— About this task —
Please condense the paragraph beginning "However, the need to recoup" in the orphan drug excerpt below into a short bulleted list that keeps its main facts.

— Excerpt —
+---+
However, the need to recoup substantial R&D costs from a small number of patients does not apply to all orphan drugs. Some orphan drugs were approved on the basis of historical use, where the manufacturer was not required to produce new evidence on efficacy to gain marketing authorization. In such cases, R&D costs are small. The provision to license drugs without much industry-investment in clinical trials can be illustrated with the case of amifampridine (3,4-diaminopyridine phosphate), which is approved for Lambert-Eaton syndrome. The clinical evidence underpinning this orphan drug primarily referred to the literature on the free base form of 3,4-diaminopyridine [17].
+---+
— Entries provided —
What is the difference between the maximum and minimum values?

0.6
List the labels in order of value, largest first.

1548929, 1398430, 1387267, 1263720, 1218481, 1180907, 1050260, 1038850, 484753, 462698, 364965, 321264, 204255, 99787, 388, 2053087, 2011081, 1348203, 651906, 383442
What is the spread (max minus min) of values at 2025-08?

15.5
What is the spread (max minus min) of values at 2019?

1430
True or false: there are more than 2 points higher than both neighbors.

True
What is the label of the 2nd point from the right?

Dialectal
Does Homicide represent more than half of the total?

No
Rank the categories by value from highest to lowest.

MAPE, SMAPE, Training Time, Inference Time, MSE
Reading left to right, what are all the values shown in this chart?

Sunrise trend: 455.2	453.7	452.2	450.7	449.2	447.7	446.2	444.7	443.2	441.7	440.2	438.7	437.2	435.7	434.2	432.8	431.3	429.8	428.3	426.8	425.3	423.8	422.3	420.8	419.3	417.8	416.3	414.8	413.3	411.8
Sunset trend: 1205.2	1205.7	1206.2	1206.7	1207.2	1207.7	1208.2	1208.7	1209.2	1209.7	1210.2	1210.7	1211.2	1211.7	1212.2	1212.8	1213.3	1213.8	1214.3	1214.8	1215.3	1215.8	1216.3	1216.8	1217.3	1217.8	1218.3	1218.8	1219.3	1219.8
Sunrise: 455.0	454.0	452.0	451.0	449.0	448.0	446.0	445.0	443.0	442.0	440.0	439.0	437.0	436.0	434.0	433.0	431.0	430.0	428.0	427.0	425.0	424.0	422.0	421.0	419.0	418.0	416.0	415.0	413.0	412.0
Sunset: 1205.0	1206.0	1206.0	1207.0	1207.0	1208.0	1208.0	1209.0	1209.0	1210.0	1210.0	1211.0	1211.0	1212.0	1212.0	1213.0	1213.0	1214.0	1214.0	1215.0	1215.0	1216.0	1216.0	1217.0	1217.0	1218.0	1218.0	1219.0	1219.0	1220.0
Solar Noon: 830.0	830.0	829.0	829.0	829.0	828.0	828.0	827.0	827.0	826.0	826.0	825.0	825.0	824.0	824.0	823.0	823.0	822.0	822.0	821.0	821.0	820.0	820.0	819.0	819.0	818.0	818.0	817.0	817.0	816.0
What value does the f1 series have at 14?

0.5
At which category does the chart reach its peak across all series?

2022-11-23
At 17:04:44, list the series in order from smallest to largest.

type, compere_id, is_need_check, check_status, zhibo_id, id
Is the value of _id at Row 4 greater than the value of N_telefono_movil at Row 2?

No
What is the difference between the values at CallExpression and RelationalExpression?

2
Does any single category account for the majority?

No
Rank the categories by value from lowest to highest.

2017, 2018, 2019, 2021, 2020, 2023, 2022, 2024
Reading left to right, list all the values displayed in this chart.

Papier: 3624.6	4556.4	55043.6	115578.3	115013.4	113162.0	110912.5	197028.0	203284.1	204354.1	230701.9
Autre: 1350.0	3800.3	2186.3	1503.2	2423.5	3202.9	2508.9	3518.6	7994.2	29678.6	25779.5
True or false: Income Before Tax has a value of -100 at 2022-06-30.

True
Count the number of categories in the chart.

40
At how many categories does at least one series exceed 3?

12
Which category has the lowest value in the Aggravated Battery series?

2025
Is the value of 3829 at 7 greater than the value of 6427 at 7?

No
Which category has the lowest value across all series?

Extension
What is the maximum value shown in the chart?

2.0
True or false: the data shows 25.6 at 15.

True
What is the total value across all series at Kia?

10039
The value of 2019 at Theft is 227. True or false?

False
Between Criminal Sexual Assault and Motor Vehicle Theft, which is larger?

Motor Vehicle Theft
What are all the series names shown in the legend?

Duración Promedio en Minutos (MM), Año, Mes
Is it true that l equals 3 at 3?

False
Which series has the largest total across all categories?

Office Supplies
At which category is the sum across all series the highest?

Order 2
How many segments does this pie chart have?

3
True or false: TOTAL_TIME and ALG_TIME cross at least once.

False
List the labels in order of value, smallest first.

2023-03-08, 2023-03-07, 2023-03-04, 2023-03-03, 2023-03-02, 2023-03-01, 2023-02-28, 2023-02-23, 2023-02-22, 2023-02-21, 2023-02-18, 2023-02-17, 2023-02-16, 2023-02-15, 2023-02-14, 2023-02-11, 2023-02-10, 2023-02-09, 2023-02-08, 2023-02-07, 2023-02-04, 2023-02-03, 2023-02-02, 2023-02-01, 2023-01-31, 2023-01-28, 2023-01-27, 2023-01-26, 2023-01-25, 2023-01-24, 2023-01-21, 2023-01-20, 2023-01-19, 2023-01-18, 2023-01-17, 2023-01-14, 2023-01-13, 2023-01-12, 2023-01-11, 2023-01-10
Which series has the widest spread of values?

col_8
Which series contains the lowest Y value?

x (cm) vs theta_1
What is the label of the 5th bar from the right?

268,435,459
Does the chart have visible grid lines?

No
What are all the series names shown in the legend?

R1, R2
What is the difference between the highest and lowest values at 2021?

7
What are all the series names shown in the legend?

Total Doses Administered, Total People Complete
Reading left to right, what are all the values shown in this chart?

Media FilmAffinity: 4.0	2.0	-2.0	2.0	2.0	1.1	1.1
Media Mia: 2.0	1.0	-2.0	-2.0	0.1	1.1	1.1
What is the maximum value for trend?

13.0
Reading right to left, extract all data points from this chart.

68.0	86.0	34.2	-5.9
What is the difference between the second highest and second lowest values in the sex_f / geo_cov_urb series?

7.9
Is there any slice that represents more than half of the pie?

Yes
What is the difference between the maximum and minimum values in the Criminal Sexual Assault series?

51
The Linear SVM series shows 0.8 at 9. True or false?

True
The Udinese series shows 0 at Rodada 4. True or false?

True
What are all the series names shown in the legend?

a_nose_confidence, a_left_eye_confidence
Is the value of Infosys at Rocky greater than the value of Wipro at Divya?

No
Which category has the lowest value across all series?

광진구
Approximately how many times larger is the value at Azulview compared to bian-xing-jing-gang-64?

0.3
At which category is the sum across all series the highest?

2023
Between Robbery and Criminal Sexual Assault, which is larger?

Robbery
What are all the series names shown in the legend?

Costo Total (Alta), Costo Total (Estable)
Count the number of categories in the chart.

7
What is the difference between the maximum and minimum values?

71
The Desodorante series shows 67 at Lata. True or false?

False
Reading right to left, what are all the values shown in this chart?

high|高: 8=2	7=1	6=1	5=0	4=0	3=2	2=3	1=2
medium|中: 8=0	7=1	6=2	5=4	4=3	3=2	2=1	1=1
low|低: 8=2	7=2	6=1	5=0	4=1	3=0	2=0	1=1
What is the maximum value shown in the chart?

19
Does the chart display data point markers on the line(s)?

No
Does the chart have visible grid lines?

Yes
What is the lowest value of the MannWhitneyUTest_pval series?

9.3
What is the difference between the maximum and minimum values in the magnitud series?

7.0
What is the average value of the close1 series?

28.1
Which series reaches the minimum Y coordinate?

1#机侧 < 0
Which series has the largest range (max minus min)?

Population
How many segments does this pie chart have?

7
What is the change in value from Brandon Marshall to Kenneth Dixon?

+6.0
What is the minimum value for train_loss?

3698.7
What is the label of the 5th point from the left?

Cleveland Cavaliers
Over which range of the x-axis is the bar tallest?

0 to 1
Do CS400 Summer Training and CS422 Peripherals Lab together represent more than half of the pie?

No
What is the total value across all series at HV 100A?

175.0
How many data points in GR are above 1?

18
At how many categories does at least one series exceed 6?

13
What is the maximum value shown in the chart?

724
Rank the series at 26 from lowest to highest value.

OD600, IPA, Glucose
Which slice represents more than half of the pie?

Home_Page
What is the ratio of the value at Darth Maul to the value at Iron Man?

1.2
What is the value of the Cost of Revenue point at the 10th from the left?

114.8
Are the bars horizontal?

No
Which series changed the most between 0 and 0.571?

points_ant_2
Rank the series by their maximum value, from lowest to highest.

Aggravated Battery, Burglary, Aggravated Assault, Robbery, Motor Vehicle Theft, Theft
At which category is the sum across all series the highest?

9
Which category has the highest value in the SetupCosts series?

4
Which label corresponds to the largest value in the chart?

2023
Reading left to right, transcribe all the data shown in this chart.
+---+
— Solution to this task —
- Not every orphan drug needs to recoup large R&D costs from a small number of patients.
- Some orphan drugs were approved on the basis of historical use. Their manufacturers did not have to produce new efficacy evidence for marketing authorization, so their R&D costs are small.
- Example: amifampridine (3,4-diaminopyridine phosphate) is approved for Lambert-Eaton syndrome. Its clinical evidence came mainly from literature on the free base form of 3,4-diaminopyridine.